The aim of the module is to equip students with a fundamental understanding of automated methods for processing linguistic data in textual form (natural language processing) from different sources (newswire, web, social media, academic publications) and associated challenges. The module will also provide students with the skills to analyse textual data and familiarise them with state of the art tools and applications.
By the end of the module the student should be able to:
- Demonstrate knowledge of the fundamental principles of natural language processing.
Demonstrate understanding of methods and algorithms used to process different types of textual data as well as the challenges involved.
- Demonstrate understanding of the state of the art in the core areas of Natural Language Processing as well as related applications.
- Show a working knowledge of state of the art tools available for analysing linguistic data.
- Demonstrate computational skills to create NLP processing pipelines using existing NLP libraries, retrain models and extend existing NLP tools.

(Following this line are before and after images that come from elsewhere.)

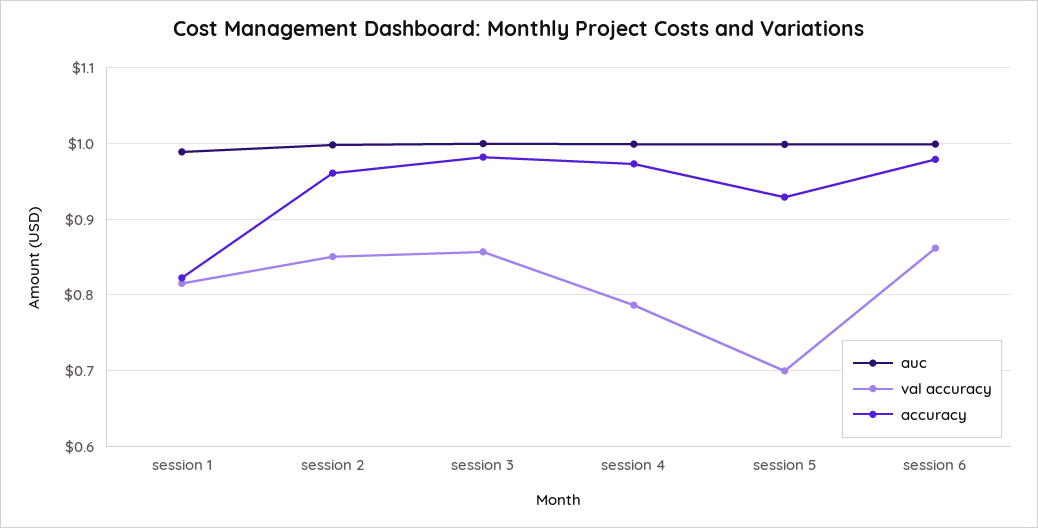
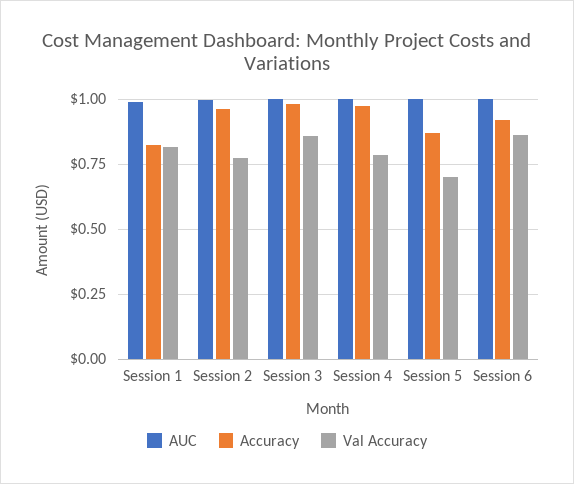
  {
    "auc": {
      "session 1": 0.99,
      "session 2": 1,
      "session 3": 1,
      "session 4": 1,
      "session 5": 1,
      "session 6": 1
    },
    "val accuracy": {
      "session 1": 0.82,
-     "session 2": 0.85,
+     "session 2": 0.775,
      "session 3": 0.86,
      "session 4": 0.79,
      "session 5": 0.7,
      "session 6": 0.86
    },
    "accuracy": {
      "session 1": 0.82,
      "session 2": 0.96,
      "session 3": 0.98,
      "session 4": 0.97,
-     "session 5": 0.93,
+     "session 5": 0.875,
-     "session 6": 0.98
+     "session 6": 0.925
    }
  }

- Regular expressions, word tokenization, stemming, sentence segmentation
- N-grams and language models
- Part-of-speech Tagging
- Hidden Markov models and maximum entropy models
- Semantics: lexical semantics, distributional semantics, word sense disambiguation and vector space models
- Spelling correction
- Text classification
- Sentiment analysis
- Information extraction: Named entity recognition, relation extraction
- Information retrieval
- Syntactic parsing
- Semantic parsing
- Question answering and summarisation
- Text processing in social media